Objective: To investigate the expression of microRNA-21 (mir-21) in invasive ductal carcinoma (IDC) of the breast and its association with phosphatase and tensin homologue deleted from chromosome (PTEN)-10 protein expression and the clinicopathologic features of IDC.
Methods: Specimens of IDC and normal tissues more than 5 cm away from the tumor tissues were collected from 40 IDC patients, all female, aged 53 (35-77). Stem-loop real-time RT-PCR was used to examine the mir-21 expression. Immunohistochemistry was used to examine the PTEN protein expression in the tumor tissue. The association of mir-21 expression with the PTEN expression and the clinicopathologic features of the breast IDC were analyzed.
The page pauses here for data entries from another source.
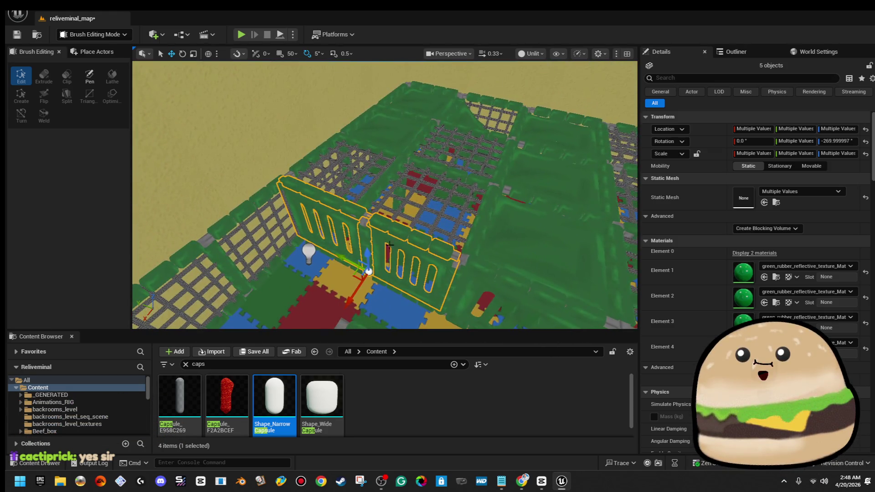
mouse_move(390, 182)
left_mouse_down()
mouse_move(390, 143)
mouse_move(401, 224)
mouse_move(439, 201)
mouse_move(439, 146)
left_mouse_up()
Results: Compared with the nontumor control samples, the median (M) of relative expression of mir-21 (2(-DeltadeltaCt)) was 5.770 (25th-75th percentile, 3.605-7.255) in the tumor samples, significantly higher than that of the nontumor control samples (set at 1.000, P<0.001). Reduced PTEN protein expression was seen in 45% (18/22) of all cases. The expression of mir-21 was higher in the group of reduced PTEN expression (with an M of 6.800) than in the group of high PTEN expression (with an M of 4.850, P=0.013). The up-regulated expression of mir-21 was positively correlated with the TNM clinical stage, lymph node positivity, and proliferation index (P=0.021, 0.010, and 0.030 respectively).
Conclusion: mir-21 plays an important role in the development and progression of breast cancer. PTEN is possibly one of the targets of mir-21.